Thanks for your inquiry. It's cool to hear that you're thinking up new ways to make geocaching fun. As you have guessed, yes, you would also need to include a paper (or similar substrate) logbook that geocachers can sign. Using the SD card would have to be clearly marked as optional. In the past, geocachers have hidden USB drives in caches in hopes that geocachers would need to plug them into their laptop computers to obtain final coordinates of a multicache or unlock a code to find a puzzle cache, but Groundspeak has not allowed those to be a required part of finding a cache because of the potential for someone to introduce malware to the storage device. That same reasoning would apply to an SD card.
I was wondering if you could tell me the coords for the GCXXXX cache stage that is too close to the cache I placed today GCYYYY (40ft up a tree).
I'm not allowed to give you the coordinates of the second stage because you would need to find it on your own, but I can tell you that you would need to move your cache at least 290 ft east of where it is now to be at least 528 ft from stage 2 of GCXXXX. If you know the owner of GCXXXX, you may wish to ask him for the exact coordinates of his second stage. Thanks for working that out with him.
A geocacher could not find 3 of my caches and he took it upon himself to replace them. I take great pride in maintaining my caches. They are almost all local and as soon as someone says it needs attention, I am right there to do it. If there are several dnf's listed in a log I go out to check on it. Just because he didn't find it, does that mean it isn't there? That decision belongs to the owner. I went out and replaced the containers he left with my own and my own logs. Only one of these caches had a dnf before Sunday and it was only 1 dnf. I replied to him about replacing the one cache and he mentioned in his reply to me that he had also replaced the two others. He did not log that in his log entries. I would never have known he did that unless he had told me in the email. I deleted all 3 of his logs. What do you think of this and is there any way you can mention to him that it is not acceptable to do this?
I sympathize with the frustration you feel about having your caches replaced by another geocacher. I had the same thing happen to me in the past. Sometimes it was done with my permission because a geocacher asked me ahead of time if it would be OK. Other times it was done without my knowledge or permission. In your case, if your caches were replaced without your permission, then no, that is not OK. In my opinion, based on what you have told me about the situation, it sounds like you did the right thing by writing to the geocacher and then deleting the logs that you felt were not legitimate. That's your responsibility as the cache owner. Regarding your question about whether I should mention anything to them, with your permission, I may post this email conversation in my blog so more people become aware of the issue. But in the long run, there will always be behaviors displayed in geocaching that you, I, or other geocachers disagree with. Neither you nor I can stop everyone from doing things they shouldn't do. But in the case of geocaching, we CAN control how much the things they do affect us -- our attitudes and our lives. What I'm saying is, you should go ahead and delete the logs and maintain your caches in the correct manner, like you are apparently doing now. But don't let the actions of a few spoil geocaching for you.
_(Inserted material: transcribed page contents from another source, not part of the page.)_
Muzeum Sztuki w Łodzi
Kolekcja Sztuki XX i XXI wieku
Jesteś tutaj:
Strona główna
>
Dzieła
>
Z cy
I have a question regarding the new “chirp” accessory and the beacon attribute. First of all, I would like to know if the “chirp” is considered a “physical container”, and whether its placement falls under the 528ft saturation guideline. I would think not, since it would not be seen or handled by a geocacher.
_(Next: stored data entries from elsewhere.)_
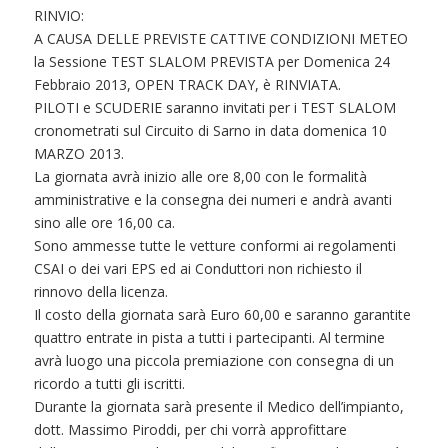
RINVIO:
A CAUSA DELLE PREVISTE CATTIVE CONDIZIONI METEO
la Sessione TEST SLALOM PREVISTA per Domenica 24
Febbraio 2013, OPEN TRACK DAY, è RINVIATA.
PILOTI e SCUDERIE saranno invitati per i TEST SLALOM
cronometrati sul Circuito di Sarno in data domenica 10
MARZO 2013.
La giornata avrà inizio alle ore 8,00 con le formalità
amministrative e la consegna dei numeri e andrà avanti
sino alle ore 16,00 ca.
Sono ammesse tutte le vetture conformi ai regolamenti
CSAI o dei vari EPS ed ai Conduttori non richiesto il
rinnovo della licenza.
Il costo della giornata sarà Euro 60,00 e saranno garantite
quattro entrate in pista a tutti i partecipanti. Al termine
avrà luogo una piccola premiazione con consegna di un
ricordo a tutti gli iscritti.
Durante la giornata sarà presente il Medico dell’impianto,
dott. Massimo Piroddi, per chi vorrà approfittare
Even though a Chirp is a physical waypoint, Groundspeak allows considerable "latitude" (if you'll pardon the pun) on the saturation guideline for the waypoint locations of the wireless beacons. The range of a Chirp is around 32 feet for an exposed chirp; inside objects, it's less than that, so that's why they allow them to be placed closer together than 528 ft and closer to existing geocaches and physical waypoints. So I'd say, yes you can place your Chirps closer than 528 ft, but you should probably place them at least 40 ft from each other. Does this answer your question?Their Response:
Yes, that answers my question. The stages I have in mind will be several hundred feet apart, so the 40ft suggestion you made is not an issue. But, it is possible the "virtual" waypoints of the hide I have in mind will be within a few hundred feet of other virtual and physical waypoints of nearby caches. I just wanted to verify if I had working room for my idea. I think you have verified that. I'd hate to set the whole thing up and have you deny it when I submitted, based on saturation rules. Thanks for your help and input. As always, you are a "wealth of information".